Tesio Catheter Insertion
Anesthesia Implications
Position: Supine
Time: 30-60 min (short)
Blood Loss: Very Low (5-10 ml)
Post-op Pain: Minimal (1-3)
Maintenance Paralytic: No
Lead: Yes
- MAC, Local Anesthetic
- GETT
Multiple comorbidities – These patients can be very sick. There are times (eg. at local anesthetic injection) that you would normally give some added sedation. However, be very careful! Gaige the patient’s toleration to sedatives and judicially administer drugs. It is recommended to be much more conservative with these patients.
Fluid Status – Ask preoperatively when the last dialysis treatment was. This, along with cap refill, mucous membranes, intake, output, etc will help to determine if the patient is “wet” or “dry”. Again, leaning towards a conservative fluid replacement is recommended!
Approach – the surgeon will inject local anesthesia in the area where the catheter will be inserted. Depending on how sick the patient is, 0.5-2mg versed or 25-100mcg fentanyl is usually given. A propofol drip can be started if the patient is able to tolerate it. General anesthesia may need to be used if the procedure is anticipated to be complicated or if the patient has multiple comorbidities that would necessitate GA.
Early Airway Precautions – the insertion site is going to be on the chest or even higher (above the clavicle), so anticipate the drape and surgeon to be in your space!

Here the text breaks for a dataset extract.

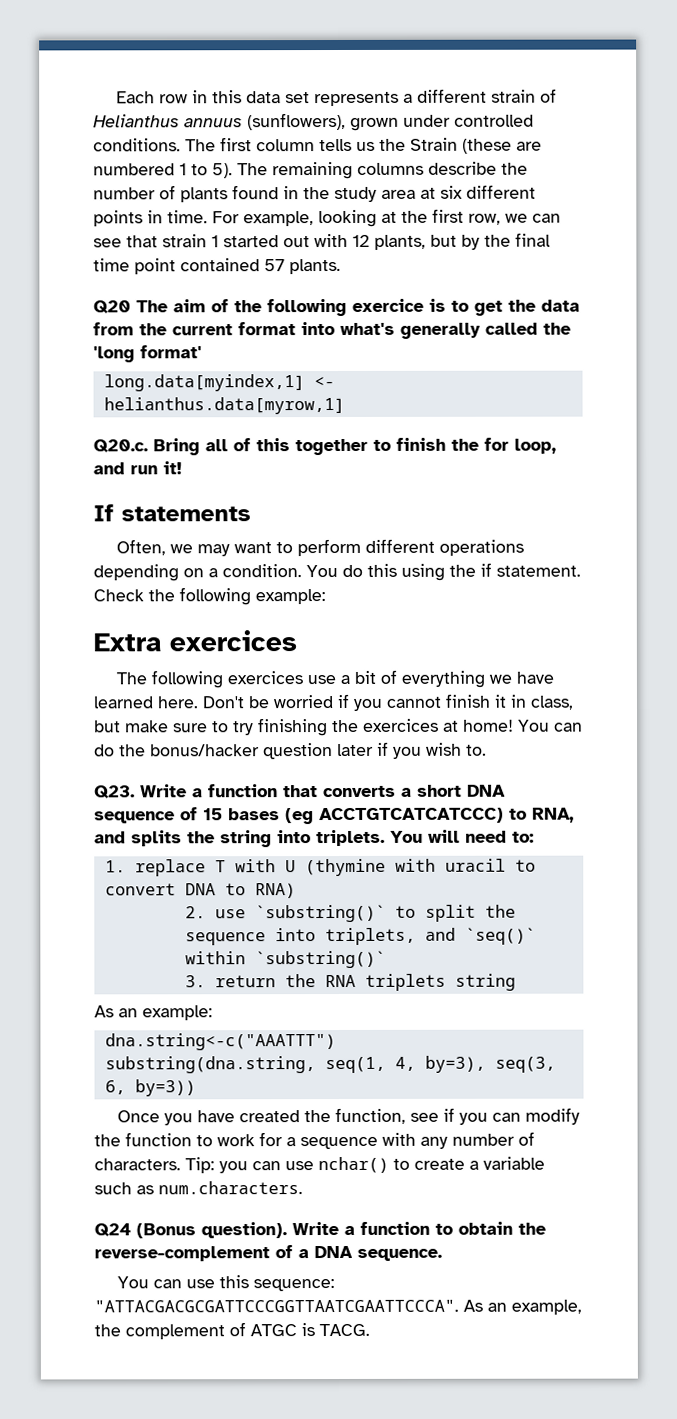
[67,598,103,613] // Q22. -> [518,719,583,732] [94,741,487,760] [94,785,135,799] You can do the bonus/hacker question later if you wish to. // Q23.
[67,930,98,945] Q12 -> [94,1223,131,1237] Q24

With this in mind, it’s recommended to have a simple O2 mask on the patient and an airway close by.
Fluoroscopy / Xray (general considerations): Have lead aprons and thyroid shields available. Alternatively, distancing yourself 3 to 6 feet will reduce scatter radiation to 0.1% to 0.025% respectively. Occupational maximum exposure to radiation should be limited to a maximum average of 20 Sv (joules per kilogram – otherwise known as the Sievert/Sv) per year over a 5 year period. Limits should never exceed 50 Sv in a single year.
The Tesio catheter, or the Tesio-Power-Trialysis (TPT) catheter, is a long-term central venous catheter used for hemodialysis. It provides vascular access for patients requiring prolonged hemodialysis treatments.
The surgeon will begin by identifying which vein they want to place the catheter in. Typically the internal jugular vein or the subclavian vein are used. A small incision is then made and a tunnel is created under the skin from the incision site to an exit site. The catheter is threaded under the skin to minimize the risk of infection.
Fluoroscopy is often used to help visualize the placement of the catheter.